Large anomalous Hall effect in single crystals of the kagome Weyl ferromagnet Fe$_3$Sn

TL;DR

This study combines theoretical and experimental approaches to reveal a large anomalous Hall effect in Fe$_3$Sn, a ferromagnetic kagome metal with Weyl nodes, magnetic order at 725 K, and weak temperature dependence of Hall conductivity.

Contribution

It provides the first comprehensive analysis of the anomalous Hall effect in Fe$_3$Sn, linking experimental measurements with density-functional calculations and Weyl physics.

Findings

Anomalous Hall conductivity of ~500 (Ωcm)^{-1} at room temperature.

Weak temperature dependence of the anomalous Hall effect.

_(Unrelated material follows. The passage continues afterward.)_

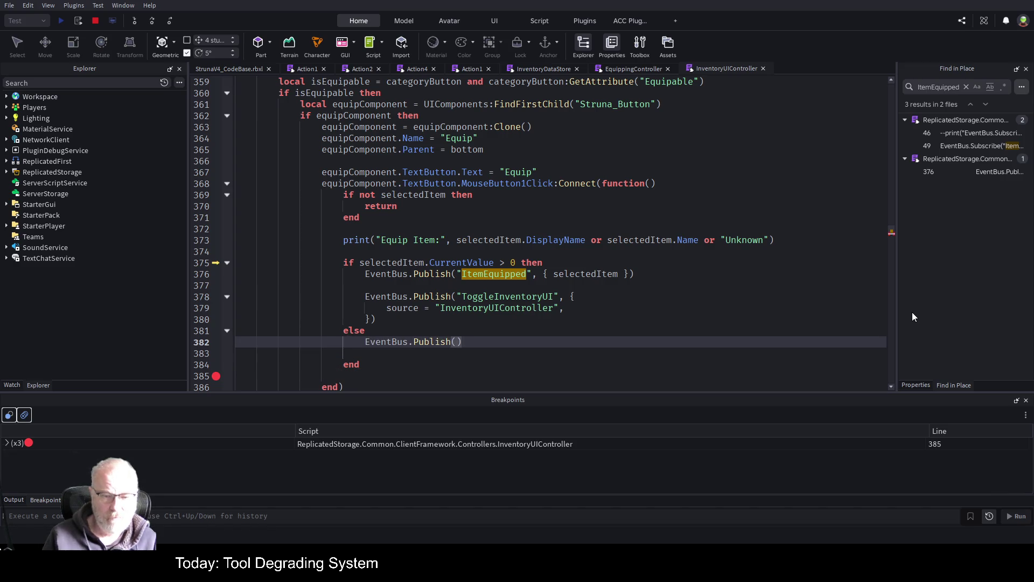
{"action": "type", "text": "\"ME"}
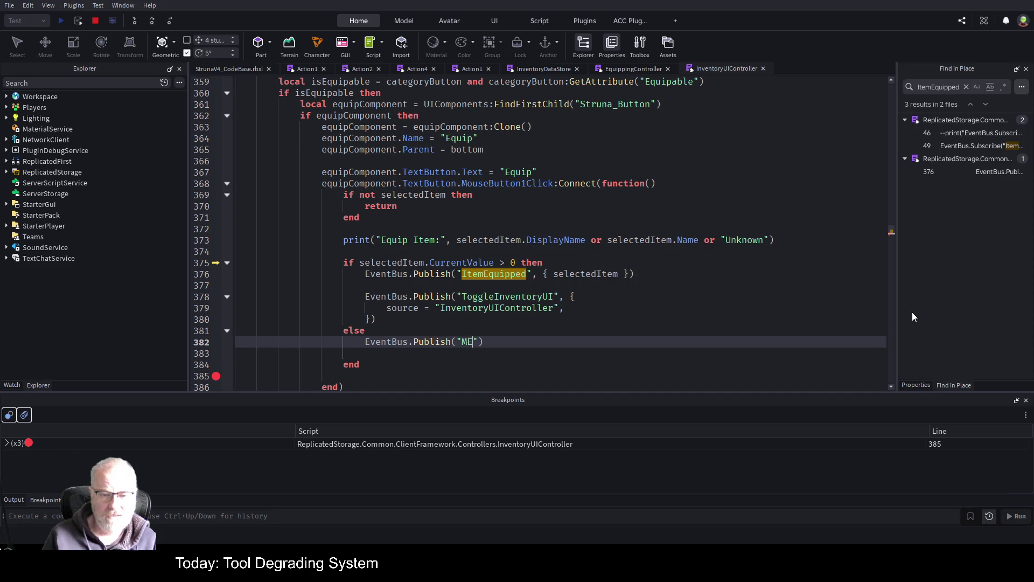
{"action": "type", "text": "ess"}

Identification of Weyl nodes near the Fermi energy.

Abstract

The material class of kagome metals has rapidly grown and has been established as a field to explore the interplay between electronic topology and magnetism. In this work, we report a combined theoretical and experimental study of the anomalous Hall effect of the ferromagnetic kagome metal Fe$_3$Sn. The compound orders magnetically at 725 K and presents an easy-plane anisotropy. Hall measurements in single crystals below room temperature yield an anomalous Hall conductivity $\sigma_{xy}\sim500\,(\Omega\textrm{cm})^{-1}$, which is found to depend weakly on temperature. This value is in good agreement with the band-intrinsic contribution obtained by density-functional calculations. Our calculations also yield the correct magnetic anisotropy energy and predict the existence of Weyl nodes near the Fermi energy.